George Washington and Alexander Hamilton.  We’ve talked about both of these immensely influential Founders on many occasions, but it’s time we put them together.

Hamilton and Washington were a team for the better part of twenty-five years.  Washington, the first President, was the calm, steady leader.  Hamilton, the first Treasury Secretary, was the impetuous, forceful subordinate.  It fact, it’s very safe to say that during Washington’s first term (and much of his second), Alexander was the second most powerful man in America.  He was more powerful than Vice President Adams.  He was more powerful than Secretary of State Jefferson.

Hamilton’s influence made him a lot of enemies, and Washington’s deference to Hamilton made a great many exceedingly jealous.  Thomas Jefferson, in particular, came to believe that Washington was little more than a marionette, dancing on the strings manipulated from above by a power-maddened Hamilton.

But George Washington’s trust in Hamilton was built on years of experience in close proximity to the man.  Whether you like Hamilton or hate him (or are completely indifferent), you must know that Washington was a pretty good judge of people, and he knew Hamilton better than most.
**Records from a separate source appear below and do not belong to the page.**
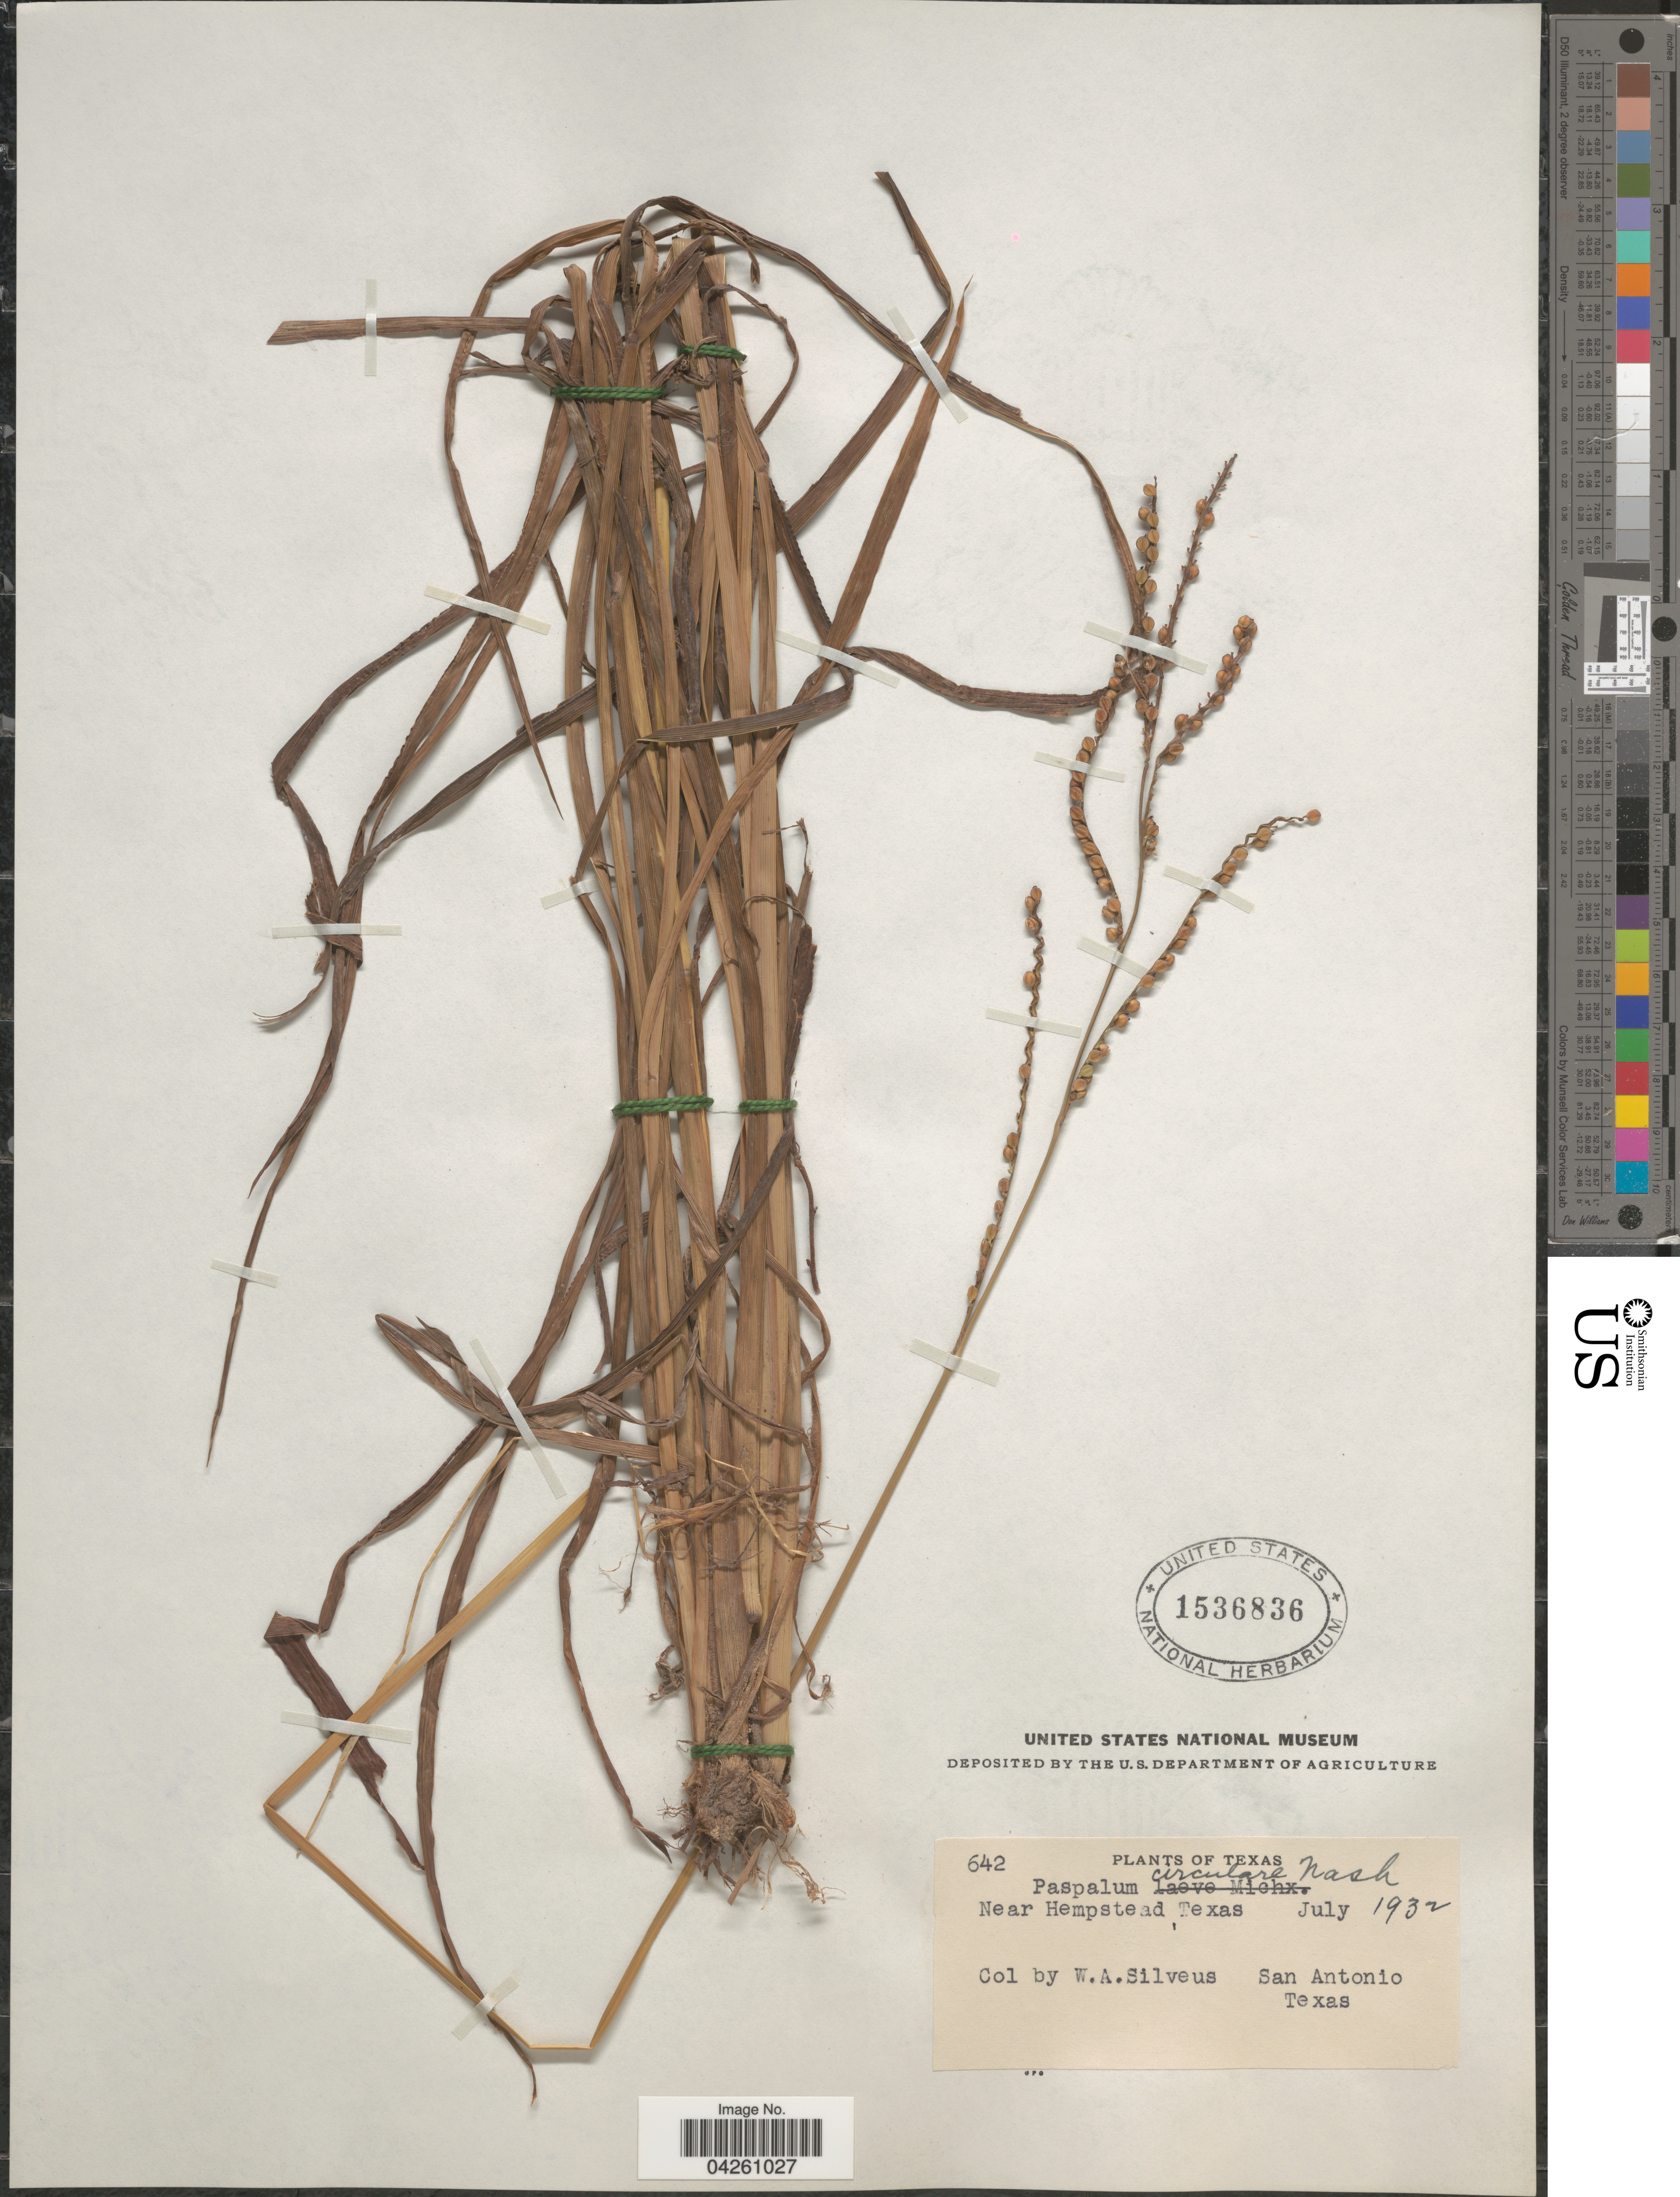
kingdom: Plantae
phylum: Tracheophyta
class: Liliopsida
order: Poales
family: Poaceae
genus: Paspalum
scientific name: Paspalum circulare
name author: Nash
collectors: W. Silveus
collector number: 642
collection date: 1932-07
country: United States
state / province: Texas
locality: Near Hempstead.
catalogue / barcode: US 1536836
Their collaboration began on this day in history…March 1, 1777.  George Washington was a General…in fact, he was the General of the army.  Alexander Hamilton was an artillery company Captain, who had distinguished himself in the Battle of White Plains and the Battle of Trenton.  His leadership abilities and good performance under pressure (and under fire) had made him something of a desirable commodity.  General Nathanael Greene had requested his services.  Henry Knox (at that time a Brigadier General) had also sought out Hamilton to be an aide.  Hamilton had refused both, preferring to earn his Revolutionary glory on the field of battle.

But when General Washington invited Hamilton to join his staff as an aide-de-camp, it was an offer he simply couldn’t refuse.  He accepted the General’s offer and joined his staff on this day with the elevated rank of Lieutenant Colonel.  And that’s where this “dynamic duo” got its start.

Speaking of Captains, our son learned today that he has been promoted to the rank of Captain.  Congratulations to him!!